● **Extract to read**:
============
- Born: Jack Oliver Cooper February 1980 (age 46) Blackpool, England
- Genres: Alternative rock, indie rock
- Occupation: Musician
- Instruments: Vocals, guitar
- Years active: 2004–present
- Labels: Twisted Nerve, My Dad Recordings, Trouble in Mind, Bella Union
- Member of: Modern Nature
- Formerly of: The Beep Seals, Mazes, Ultimate Painting

= Jack Cooper (English musician) =

English musician (born 1980)

Jack Oliver Cooper (born February 1980) is an English singer, composer and guitarist. Currently a member of Modern Nature, Cooper was previously a member of The Beep Seals, Mazes and Ultimate Painting.

==Biography==

Cooper was born in Blackpool, and re-located to Manchester in the early 2000s. In 2003, he signed to Twisted Nerve Records and released the song Hope I Don't Cry on a 7" single with 2 other artists which was issued as part of the label's mail order single subscription service. In 2004, Cooper released his debut EP in the form of Turn The Light Off on My Dad Recordings.

===The Beep Seals===
My Dad Recordings was the home of local musician Jim Noir, who helped Cooper record demos with his backing band for a possible debut album. However, instead of continuing to pursue a solo career Cooper served as part of Noir's backing band along with former Alfie guitarist Ian Smith on drums. The musicians dubbed themselves The Beep Seals and helped Noir record and tour his debut album Tower of Love, which was released in December 2005. Following tour commitments, the band parted ways with Jim Noir and began working on their own material with Cooper and Smith co-fronting. Commenting on the formation of the band, Cooper stated that they "all gelled immediately as a band. Me and Ian bonded straight away over obscure psychedelic records, and stuff like that first EP by The Aliens. I was thinking of packing in my solo stuff, anyway, and Ian was looking for a new band after Alfie finished". Through 2007, the band released 2 singles in the form of Tell Your Friends and Stars. In 2008, the band released their debut album Things That Roar, which was produced by Teenage Fanclub frontman Norman Blake. They split up in April 2009, cancelling their last planned gig which was part of an all day gig in Glasgow dubbed BeepFest.

===Mazes===

In 2009, Cooper formed Mazes. Initially conceived as a solo project following the split of the Beep Seals, after some early lineup changes the band lineup was completed by bassist Neil Robinson and drummer Conan Roberts. The band went on to release 3 albums proper; A Thousand Heys in 2011, Ores & Minerals in 2013 and Wooden Aquarium in 2014. Commenting on how the band worked together, Cooper revealed that "on the first record back in 2011, the songs were almost entirely fully formed. And then on Ores the songs were constructed around loops and I think of that record as being a mood board of how we want to sound in the long run. With the new stuff, I’m still bringing in the seeds of songs but we’re collaborating a lot more in the arrangement and vibe. Neil and Conan both have really great taste".
============
● **Supplied entries**:
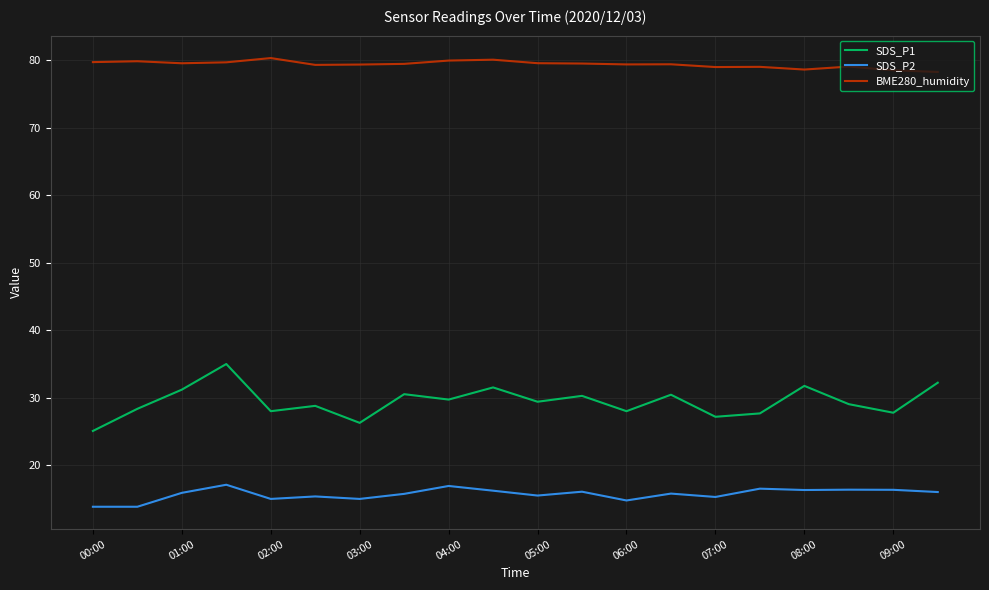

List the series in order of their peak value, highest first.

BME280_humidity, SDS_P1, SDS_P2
============
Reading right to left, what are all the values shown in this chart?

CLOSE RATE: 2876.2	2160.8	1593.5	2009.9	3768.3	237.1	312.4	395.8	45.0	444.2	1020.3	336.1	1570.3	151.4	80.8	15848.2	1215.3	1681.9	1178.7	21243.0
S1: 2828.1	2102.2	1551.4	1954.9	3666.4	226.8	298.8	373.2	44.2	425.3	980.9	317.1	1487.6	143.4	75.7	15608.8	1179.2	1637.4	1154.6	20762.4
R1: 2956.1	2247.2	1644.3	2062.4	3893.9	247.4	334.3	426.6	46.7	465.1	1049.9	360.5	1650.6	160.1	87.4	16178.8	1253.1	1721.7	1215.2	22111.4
============
● **Prompt 1**:
Answer these questions from the Jack Cooper article:
(a) To which record label did Cooper sign in 2003?
(b) Who produced the album Things That Roar?
(c) Which Mazes album came out in 2013?
● **Prompt 2**:
Reproduce the part of the Jack Cooper article starting with "English musician (born" and going on through "My Dad Recordings.".

● **Written solution 1**:
(a) Twisted Nerve Records
(b) Norman Blake, the frontman of Teenage Fanclub
(c) Ores & Minerals

● **Written solution 2**:
English musician (born 1980)

Jack Oliver Cooper (born February 1980) is an English singer, composer and guitarist. Currently a member of Modern Nature, Cooper was previously a member of The Beep Seals, Mazes and Ultimate Painting.

==Biography==

Cooper was born in Blackpool, and re-located to Manchester in the early 2000s. In 2003, he signed to Twisted Nerve Records and released the song Hope I Don't Cry on a 7" single with 2 other artists which was issued as part of the label's mail order single subscription service. In 2004, Cooper released his debut EP in the form of Turn The Light Off on My Dad Recordings.